People and organizations
The workforce implications of AI are more complicated than either the optimistic or pessimistic predictions suggest. The cognitive load on individuals is increasing, and the collaborative habits that distribute that load across a team are eroding. Managers should track not just velocity but sustainability. The skills that AI cannot replace, including judgment, communication, and the ability to ask the right question before writing a single line of code, are becoming more valuable. And the volume of AI-generated content is now large enough that organizations built around reviewing submissions, including app stores, publications, and academic journals, are struggling to keep up with it.

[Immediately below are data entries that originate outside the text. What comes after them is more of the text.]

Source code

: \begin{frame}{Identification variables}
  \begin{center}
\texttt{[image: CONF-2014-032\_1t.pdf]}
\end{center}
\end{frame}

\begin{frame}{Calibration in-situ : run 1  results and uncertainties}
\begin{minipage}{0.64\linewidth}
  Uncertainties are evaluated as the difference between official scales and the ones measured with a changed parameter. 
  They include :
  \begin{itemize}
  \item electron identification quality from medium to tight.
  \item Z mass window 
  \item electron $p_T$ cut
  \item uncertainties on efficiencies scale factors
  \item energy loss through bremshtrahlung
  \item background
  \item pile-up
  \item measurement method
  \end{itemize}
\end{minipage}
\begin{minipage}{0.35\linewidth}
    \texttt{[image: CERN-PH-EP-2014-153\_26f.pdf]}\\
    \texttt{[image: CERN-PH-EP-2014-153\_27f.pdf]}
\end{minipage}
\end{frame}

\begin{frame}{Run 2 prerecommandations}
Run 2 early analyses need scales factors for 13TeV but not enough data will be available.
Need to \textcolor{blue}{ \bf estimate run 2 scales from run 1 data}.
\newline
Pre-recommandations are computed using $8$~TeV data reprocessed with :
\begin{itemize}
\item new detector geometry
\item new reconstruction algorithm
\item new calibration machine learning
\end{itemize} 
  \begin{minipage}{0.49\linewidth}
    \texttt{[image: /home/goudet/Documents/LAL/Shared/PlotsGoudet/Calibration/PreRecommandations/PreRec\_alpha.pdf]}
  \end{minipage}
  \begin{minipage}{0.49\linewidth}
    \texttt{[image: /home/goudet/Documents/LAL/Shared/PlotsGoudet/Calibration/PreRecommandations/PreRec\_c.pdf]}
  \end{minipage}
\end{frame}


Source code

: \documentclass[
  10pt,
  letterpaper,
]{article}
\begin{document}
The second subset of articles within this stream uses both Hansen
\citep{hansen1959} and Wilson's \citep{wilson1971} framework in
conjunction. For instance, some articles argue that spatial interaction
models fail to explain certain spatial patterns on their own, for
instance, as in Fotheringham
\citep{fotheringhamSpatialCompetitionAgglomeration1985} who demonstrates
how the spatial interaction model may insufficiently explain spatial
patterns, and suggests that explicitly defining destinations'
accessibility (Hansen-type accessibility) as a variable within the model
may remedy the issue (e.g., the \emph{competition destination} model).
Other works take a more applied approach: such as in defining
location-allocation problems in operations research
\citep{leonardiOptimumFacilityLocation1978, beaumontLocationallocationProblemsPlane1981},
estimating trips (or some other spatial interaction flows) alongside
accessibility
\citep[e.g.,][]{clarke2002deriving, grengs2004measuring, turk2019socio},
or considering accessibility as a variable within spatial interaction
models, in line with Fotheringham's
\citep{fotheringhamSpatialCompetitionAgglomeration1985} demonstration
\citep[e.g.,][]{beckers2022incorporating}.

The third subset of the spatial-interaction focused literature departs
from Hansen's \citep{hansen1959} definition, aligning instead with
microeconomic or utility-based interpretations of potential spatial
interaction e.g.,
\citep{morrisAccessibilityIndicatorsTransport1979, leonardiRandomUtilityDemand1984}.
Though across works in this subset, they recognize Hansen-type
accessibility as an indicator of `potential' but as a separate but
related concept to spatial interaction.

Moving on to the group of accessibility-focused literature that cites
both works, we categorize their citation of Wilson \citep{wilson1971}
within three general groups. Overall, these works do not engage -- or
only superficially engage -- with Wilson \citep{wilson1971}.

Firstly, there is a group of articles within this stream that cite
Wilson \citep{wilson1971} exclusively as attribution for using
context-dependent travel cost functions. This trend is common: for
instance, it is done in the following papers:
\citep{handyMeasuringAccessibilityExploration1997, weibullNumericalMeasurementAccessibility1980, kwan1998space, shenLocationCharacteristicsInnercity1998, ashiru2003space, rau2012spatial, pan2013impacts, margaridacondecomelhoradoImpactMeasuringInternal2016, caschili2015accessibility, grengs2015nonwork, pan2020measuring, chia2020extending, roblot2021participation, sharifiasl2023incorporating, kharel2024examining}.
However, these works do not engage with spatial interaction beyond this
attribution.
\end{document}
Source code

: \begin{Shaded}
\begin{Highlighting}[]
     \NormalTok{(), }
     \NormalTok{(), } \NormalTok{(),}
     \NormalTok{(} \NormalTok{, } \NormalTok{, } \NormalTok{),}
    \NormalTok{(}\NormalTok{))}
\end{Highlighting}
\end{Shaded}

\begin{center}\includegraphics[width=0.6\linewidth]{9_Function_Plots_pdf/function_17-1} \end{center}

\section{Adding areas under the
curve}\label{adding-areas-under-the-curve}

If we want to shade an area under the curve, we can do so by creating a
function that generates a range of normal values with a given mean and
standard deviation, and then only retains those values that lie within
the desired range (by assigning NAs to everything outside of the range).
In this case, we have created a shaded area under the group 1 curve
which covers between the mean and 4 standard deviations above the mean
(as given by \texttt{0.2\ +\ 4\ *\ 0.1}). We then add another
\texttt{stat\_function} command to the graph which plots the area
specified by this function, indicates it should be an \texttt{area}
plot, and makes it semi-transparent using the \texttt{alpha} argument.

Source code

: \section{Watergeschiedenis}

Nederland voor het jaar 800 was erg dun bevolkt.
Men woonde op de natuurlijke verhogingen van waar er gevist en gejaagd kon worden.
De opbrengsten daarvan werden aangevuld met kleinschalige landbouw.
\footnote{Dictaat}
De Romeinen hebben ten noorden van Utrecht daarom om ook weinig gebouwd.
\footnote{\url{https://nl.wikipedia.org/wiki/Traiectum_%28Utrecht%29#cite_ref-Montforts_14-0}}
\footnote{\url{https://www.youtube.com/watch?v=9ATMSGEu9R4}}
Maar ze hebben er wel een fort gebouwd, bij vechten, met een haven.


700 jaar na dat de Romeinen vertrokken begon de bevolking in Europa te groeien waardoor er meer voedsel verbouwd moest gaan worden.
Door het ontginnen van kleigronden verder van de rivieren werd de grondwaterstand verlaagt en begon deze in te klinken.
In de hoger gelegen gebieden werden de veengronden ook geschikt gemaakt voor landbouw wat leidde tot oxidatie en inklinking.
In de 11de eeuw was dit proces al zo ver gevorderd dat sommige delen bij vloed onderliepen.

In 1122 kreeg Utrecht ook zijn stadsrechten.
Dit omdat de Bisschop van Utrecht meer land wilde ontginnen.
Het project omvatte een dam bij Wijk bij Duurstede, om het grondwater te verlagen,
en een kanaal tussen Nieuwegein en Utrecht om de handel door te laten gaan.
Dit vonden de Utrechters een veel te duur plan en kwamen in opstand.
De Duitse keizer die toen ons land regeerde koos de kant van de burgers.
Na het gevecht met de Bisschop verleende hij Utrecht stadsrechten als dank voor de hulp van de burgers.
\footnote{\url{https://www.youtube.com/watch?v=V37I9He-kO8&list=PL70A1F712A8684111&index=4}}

- Lenny Rachitsky’s report on the job market goes against this era’s received wisdom. Product manager positions are at the highest level in years. Demand for software engineers cratered in 2022, but has been rising steadily since. Recruiters are heavily in demand; and AI jobs are on fire.

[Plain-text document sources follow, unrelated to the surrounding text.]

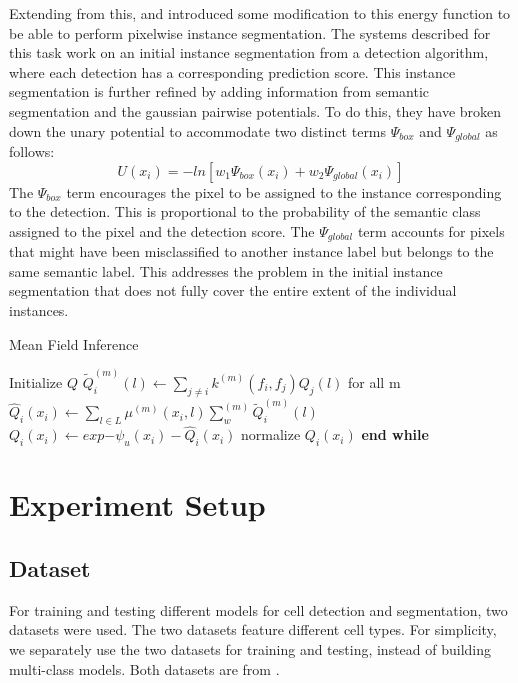 \documentclass[10pt, journal, compsoc]{IEEEtran}
\begin{document}
Extending from this, \cite{Arnab2017PixelwiseIS} and \cite{Li_2018_ECCV} introduced some modification to this energy function to be able to perform  pixelwise instance segmentation. The systems described for this task work on an initial instance segmentation from a detection algorithm, where each detection has a corresponding prediction score. This instance segmentation is further refined by adding information from semantic segmentation and the gaussian pairwise potentials. To do this, they have broken down the unary potential to accommodate two distinct terms $\Psi_{box}$ and $\Psi_{global}$ as follows:
\begin{equation}
U(x_i) = -ln[w_1\Psi_{box}(x_i) + w_2\Psi_{global}(x_i)]
\end{equation}
The $\Psi_{box}$ term encourages the pixel to be assigned to the instance corresponding to the detection. This is proportional to the probability of the semantic class assigned to the pixel and the detection score. The $\Psi_{global}$ term accounts for pixels that might have been misclassified to another instance label but belongs to the same semantic label. This addresses the problem in the initial instance segmentation that does not fully cover the entire extent of the individual instances.
\begin{algorithm*}
\caption{Mean Field Inference}\label{alg:meanfieldinference}
\begin{algorithmic}[1]
\State Initialize $Q$
\State $\widetilde{Q}_i^{(m)}(l)\gets \sum_{j\neq i}k^{(m)}(f_i,f_j)Q_j(l)$ for all m
\State $\hat{Q}_i(x_i)\gets \sum_{l \in L} \mu^{(m)}(x_i,l)\sum_w^{(m)}\widetilde{Q}_i^{(m)}(l)$
\State $Q_i(x_i)\gets exp{-\psi_u(x_i) - \hat{Q}_i(x_i)}$
\State normalize $Q_i(x_i)$
\EndWhile
\State \textbf{end while}
\end{algorithmic}
\end{algorithm*}

\section{Experiment Setup}
\subsection{Dataset}
For training and testing different models for cell detection and segmentation, two datasets were used. The two datasets feature different cell types. For simplicity, we separately use the two datasets for training and testing, instead of building multi-class models. Both datasets are from \cite{waithe_dominic_2019_2632769}.
\end{document}
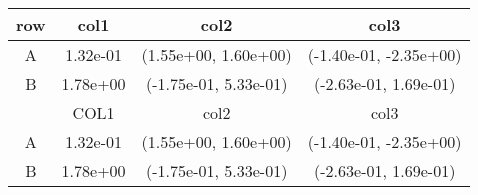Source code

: \begin{tabular}{cccc}
\toprule
row&col1&col2&col3\tabularnewline
\midrule
A&1.32e-01& (1.55e+00, 1.60e+00)& (-1.40e-01, -2.35e+00)\tabularnewline
B&1.78e+00& (-1.75e-01, 5.33e-01)& (-2.63e-01, 1.69e-01)\tabularnewline
\midrule
&COL1&col2&col3\tabularnewline
\midrule
A&1.32e-01& (1.55e+00, 1.60e+00)& (-1.40e-01, -2.35e+00)\tabularnewline
B&1.78e+00& (-1.75e-01, 5.33e-01)& (-2.63e-01, 1.69e-01)\tabularnewline
\bottomrule
\end{tabular}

- Apple’s app store, along with many other app stores and publications of all sorts, is fighting a “war on slop“: deluges of AI-generated submissions that swamp their ability to review.

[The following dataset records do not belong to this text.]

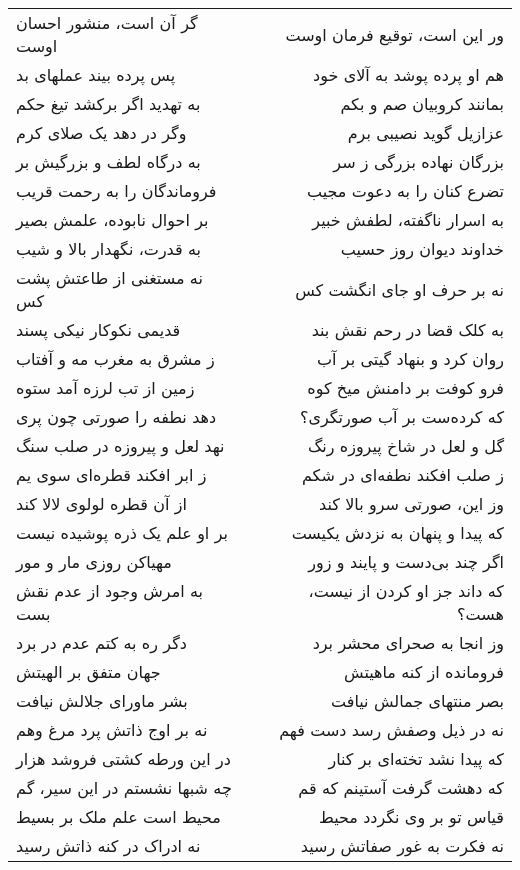 \begin{center}
\begin{longtable}{l p{0.5cm} r}
گر آن است، منشور احسان اوست
&&
ور این است، توقیع فرمان اوست
\\
پس پرده بیند عملهای بد
&&
هم او پرده پوشد به آلای خود
\\
به تهدید اگر برکشد تیغ حکم
&&
بمانند کروبیان صم و بکم
\\
وگر در دهد یک صلای کرم
&&
عزازیل گوید نصیبی برم
\\
به درگاه لطف و بزرگیش بر
&&
بزرگان نهاده بزرگی ز سر
\\
فروماندگان را به رحمت قریب
&&
تضرع کنان را به دعوت مجیب
\\
بر احوال نابوده، علمش بصیر
&&
به اسرار ناگفته، لطفش خبیر
\\
به قدرت، نگهدار بالا و شیب
&&
خداوند دیوان روز حسیب
\\
نه مستغنی از طاعتش پشت کس
&&
نه بر حرف او جای انگشت کس
\\
قدیمی نکوکار نیکی پسند
&&
به کلک قضا در رحم نقش بند
\\
ز مشرق به مغرب مه و آفتاب
&&
روان کرد و بنهاد گیتی بر آب
\\
زمین از تب لرزه آمد ستوه
&&
فرو کوفت بر دامنش میخ کوه
\\
دهد نطفه را صورتی چون پری
&&
که کرده‌ست بر آب صورتگری؟
\\
نهد لعل و پیروزه در صلب سنگ
&&
گل و لعل در شاخ پیروزه رنگ
\\
ز ابر افکند قطره‌ای سوی یم
&&
ز صلب افکند نطفه‌ای در شکم
\\
از آن قطره لولوی لالا کند
&&
وز این، صورتی سرو بالا کند
\\
بر او علم یک ذره پوشیده نیست
&&
که پیدا و پنهان به نزدش یکیست
\\
مهیاکن روزی مار و مور
&&
اگر چند بی‌دست و پایند و زور
\\
به امرش وجود از عدم نقش بست
&&
که داند جز او کردن از نیست، هست؟
\\
دگر ره به کتم عدم در برد
&&
وز انجا به صحرای محشر برد
\\
جهان متفق بر الهیتش
&&
فرومانده از کنه ماهیتش
\\
بشر ماورای جلالش نیافت
&&
بصر منتهای جمالش نیافت
\\
نه بر اوج ذاتش پرد مرغ وهم
&&
نه در ذیل وصفش رسد دست فهم
\\
در این ورطه کشتی فروشد هزار
&&
که پیدا نشد تخته‌ای بر کنار
\\
چه شبها نشستم در این سیر، گم
&&
که دهشت گرفت آستینم که قم
\\
محیط است علم ملک بر بسیط
&&
قیاس تو بر وی نگردد محیط
\\
نه ادراک در کنه ذاتش رسید
&&
نه فکرت به غور صفاتش رسید

\end{longtable}
\end{center}
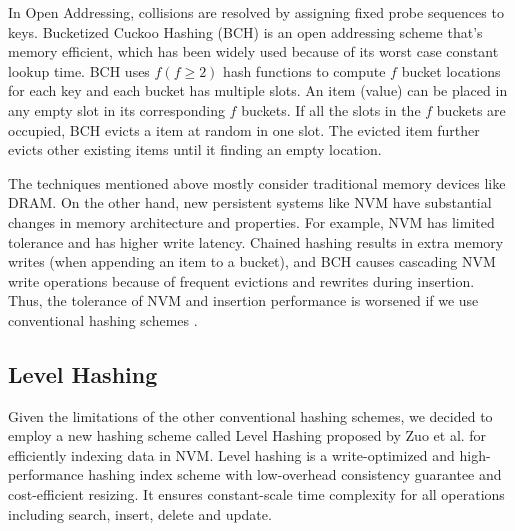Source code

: \documentclass[letterpaper,twocolumn, 11pt]{article}
\begin{document}
In Open Addressing, collisions are resolved by assigning fixed probe sequences to keys. Bucketized Cuckoo Hashing (BCH) \cite{Cuckoo} is an open addressing scheme that's memory efficient, which has been widely used because of its worst case constant lookup time. BCH uses $f (f \geq 2)$ hash functions to compute $f$ bucket locations for each key and each bucket has multiple slots. An item (value) can be placed in any empty slot in its corresponding $f$ buckets. If all the slots in the $f$ buckets are occupied, BCH evicts a item at random in one slot. The evicted item further evicts other existing items until it finding an empty location.   

The techniques mentioned above mostly consider traditional memory devices like DRAM. On the other hand, new persistent systems like NVM have substantial changes in memory architecture and properties. For example, NVM has limited tolerance and has higher write latency. Chained hashing results in extra memory writes (when appending an item to a bucket), and BCH causes cascading NVM write operations because of frequent evictions and rewrites during insertion. Thus, the tolerance of NVM and insertion performance is worsened if we use conventional hashing schemes \cite{levelhashing}. 
\vspace{-0.2cm}
\subsection{Level Hashing}
Given the limitations of the other conventional hashing schemes, we decided to employ a new hashing scheme called Level Hashing proposed by Zuo et al. \cite{levelhashing} for efficiently indexing data in NVM. Level hashing is a write-optimized and high-performance hashing index scheme with low-overhead consistency guarantee and cost-efficient resizing. It ensures constant-scale time complexity for all operations including search, insert, delete and update.
\end{document}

- Teams of software developers can be smaller and work faster because AI reduces the need for human coordination and communications. The question becomes “How many agents can one developer manage?” But also be aware of burnout and the AI vampire.
- Brandon Lepine, Juho Kim, Pamela Mishkin, and Matthew Beane measure cognitive overload, which develops from the interaction between a model and its user. Prompts are imprecise by nature; the LLM produces output that reflects the prompt but may not be what the user really wanted; and getting back on track is difficult.
- A study claims that the use of GitHub Copilot is correlated with less time spent on management activities, less time spent collaboration, and more on individual coding. It’s unclear how this generalizes to tools like Claude Code.
Web
- The 49MB Web Page documents the way many websites—particularly news sites—make user experience miserable. It’s a microscopic view of enshittification.
- Simon Willison has created a tool that writes a profile of Hacker News users based on their comments, all of which are publicly available through the Hacker News API. It is, as he says, “a little creepy.”
- A personal digital twin is an excellent way to augment your abilities. Tom’s Guide shows you how to make one.
- It’s been a long time since we’ve pointed to a masterpiece of web play. Here’s Ball Pool: interactive, with realistic physics and lighting. It will waste your time (but probably not too much of it).
- Want interactive XKCD? You’ve got it.